Fixed #8881 (Game Crash by Object "traincross1")

multitheftauto · Jun 17, 2015 · ed90768 · ed90768
1 parent 3726b47
commit ed90768
Showing 1 changed file with 26 additions and 9 deletions.
diff --git a/MTA10/multiplayer_sa/CMultiplayerSA_CrashFixHacks.cpp b/MTA10/multiplayer_sa/CMultiplayerSA_CrashFixHacks.cpp
@@ -1281,22 +1281,32 @@ void _declspec(naked) HOOK_CVehicle_AddUpgrade()
 //
 //////////////////////////////////////////////////////////////////////////////////////////
 #define HOOKPOS_CObject_Destructor_TrainCrossing_Check 0x59F7A8
-#define HOOKSIZE_CObject_Destructor_TrainCrossing_Check 5
-DWORD RETURN_CObject_Destructor_TrainCross_Check = 0x59F7AD;
-DWORD RETURN_CObject_Destructor_TrainCross_INVALID = 0x59F811;
-void _declspec(naked) HOOK_CObject_Destructor_TrainCrossing_Check ()

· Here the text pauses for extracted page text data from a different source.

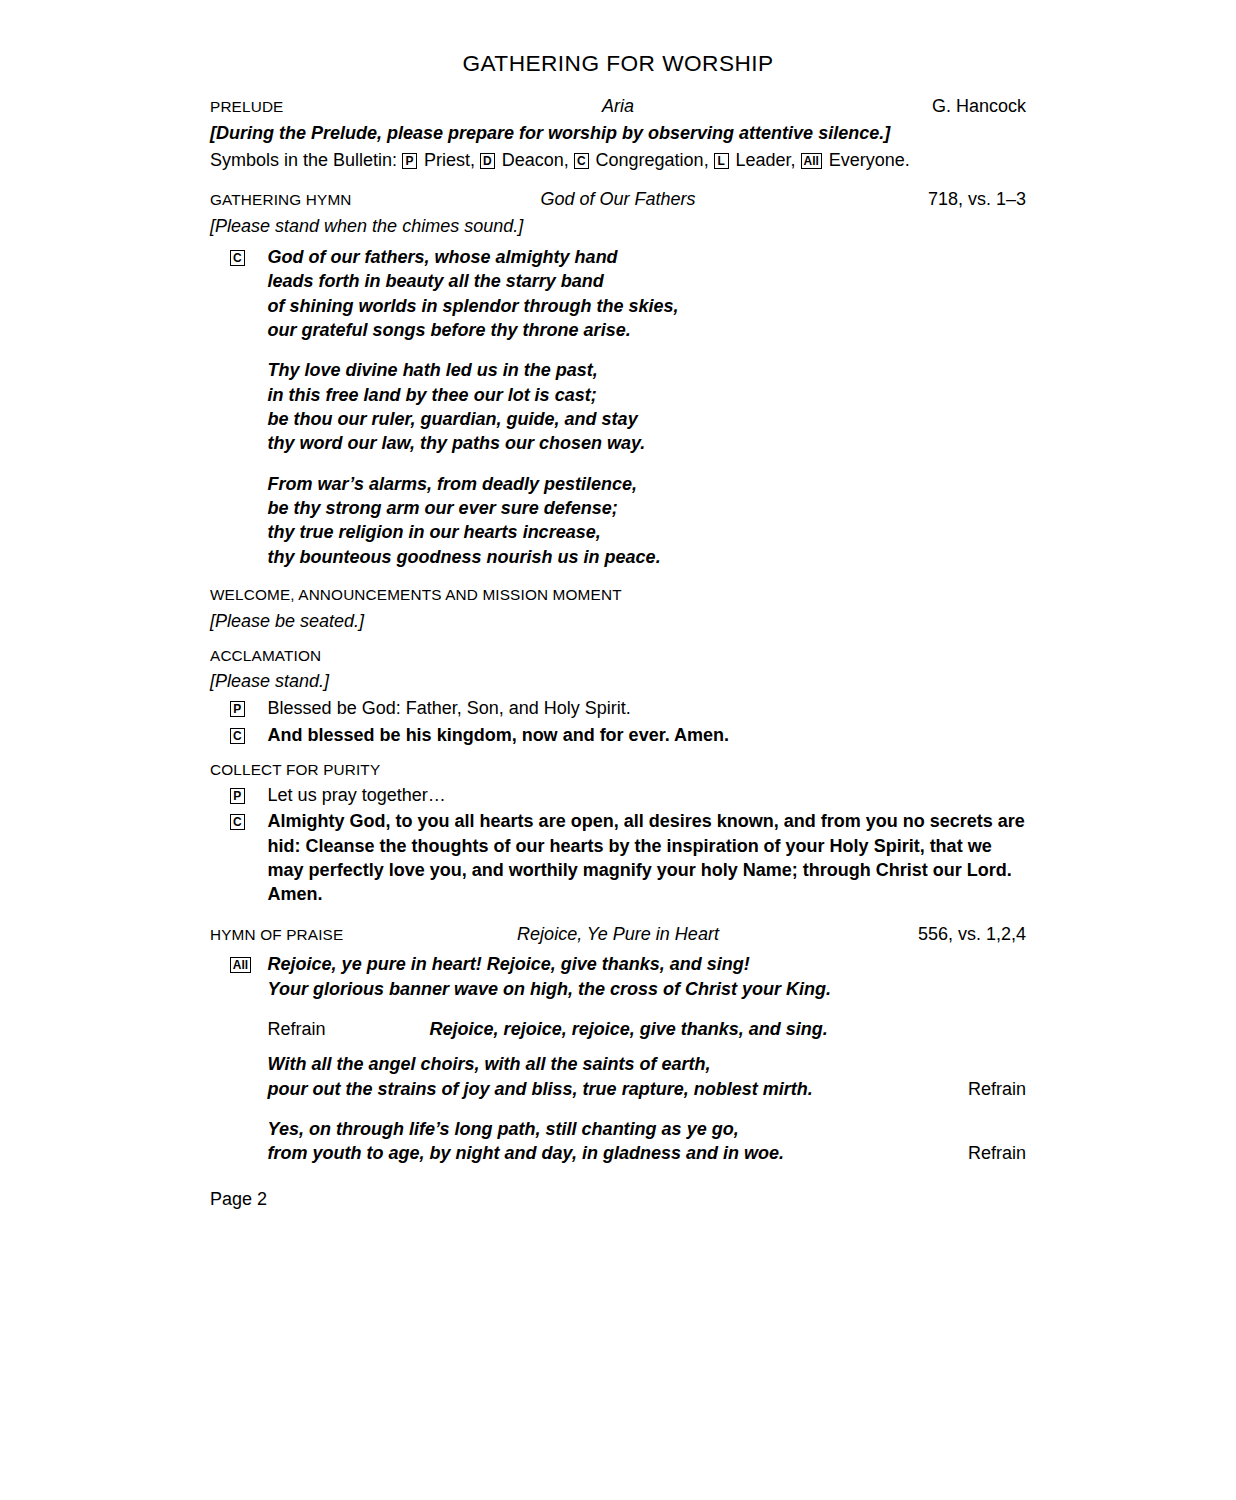Gathering for Worship
Prelude
Aria
G. Hancock
[During the Prelude, please prepare for worship by observing attentive silence.]
Symbols in the Bulletin: P Priest, D Deacon, C Congregation, L Leader, All Everyone.
Gathering Hymn
God of Our Fathers
718, vs. 1–3
[Please stand when the chimes sound.]
C
God of our fathers, whose almighty hand
leads forth in beauty all the starry band
of shining worlds in splendor through the skies,
our grateful songs before thy throne arise.
Thy love divine hath led us in the past,
in this free land by thee our lot is cast;
be thou our ruler, guardian, guide, and stay
thy word our law, thy paths our chosen way.
From war’s alarms, from deadly pestilence,
be thy strong arm our ever sure defense;
thy true religion in our hearts increase,
thy bounteous goodness nourish us in peace.
Welcome, Announcements and Mission Moment
[Please be seated.]
Acclamation
[Please stand.]
P
Blessed be God: Father, Son, and Holy Spirit.
C
And blessed be his kingdom, now and for ever. Amen.
Collect for Purity
P
Let us pray together…
C
Almighty God, to you all hearts are open, all desires known, and from you no secrets are hid: Cleanse the thoughts of our hearts by the inspiration of your Holy Spirit, that we may perfectly love you, and worthily magnify your holy Name; through Christ our Lord. Amen.
Hymn of Praise
Rejoice, Ye Pure in Heart
556, vs. 1,2,4
All
Rejoice, ye pure in heart! Rejoice, give thanks, and sing!
Your glorious banner wave on high, the cross of Christ your King.
Refrain
Rejoice, rejoice, rejoice, give thanks, and sing.
With all the angel choirs, with all the saints of earth,
pour out the strains of joy and bliss, true rapture, noblest mirth.
Refrain
Yes, on through life’s long path, still chanting as ye go,
from youth to age, by night and day, in gladness and in woe.
Refrain
Page 2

+#define HOOKPOS_CObject_ProcessTrainCrossingBehavior1 0x5A0C34
+#define HOOKPOS_CObject_ProcessTrainCrossingBehavior2 0x5A0C54
+#define RETURN_CObject_Destructor_TrainCrossing_Check 0x59F7AD
+#define RETURN_CObject_Destructor_TrainCrossing_Invalid 0x59F811
+#define RETURN_CObject_ProcessTrainCrossingBehavior1_Check 0x5A0C39
+#define RETURN_CObject_ProcessTrainCrossingBehavior2_Check 0x5A0C59
+#define RETURN_CObject_ProcessTrainCrossingBehavior_Invalid 0x5A0CBD
+
+DWORD TrainCrossingFix_ReturnAddress, TrainCrossingFix_InvalidReturnAddress;
+template <DWORD ReturnAddress, DWORD InvalidReturnAddress>
+void _declspec(naked) HOOK_TrainCrossingBarrierCrashFix ()
 {
+    // We cannot use template parameters directly in inline assembly; the following instructions don't modify registers
+    TrainCrossingFix_ReturnAddress = ReturnAddress;
+    TrainCrossingFix_InvalidReturnAddress = InvalidReturnAddress;
+
     _asm
     {
         test eax, eax // Check if pLinkedBarrierPost exists
         jz jmp_invalid // Skip the barrier stuff
-
         mov ecx, [eax+14h] // Execute replaced code
         test ecx, ecx
-        jmp RETURN_CObject_Destructor_TrainCross_Check
+        jmp TrainCrossingFix_ReturnAddress
 
-    jmp_invalid:
-        jmp RETURN_CObject_Destructor_TrainCross_INVALID
+jmp_invalid:
+        jmp TrainCrossingFix_InvalidReturnAddress
     }
 }
 
@@ -1501,9 +1511,16 @@ void CMultiplayerSA::InitHooks_CrashFixHacks ( void )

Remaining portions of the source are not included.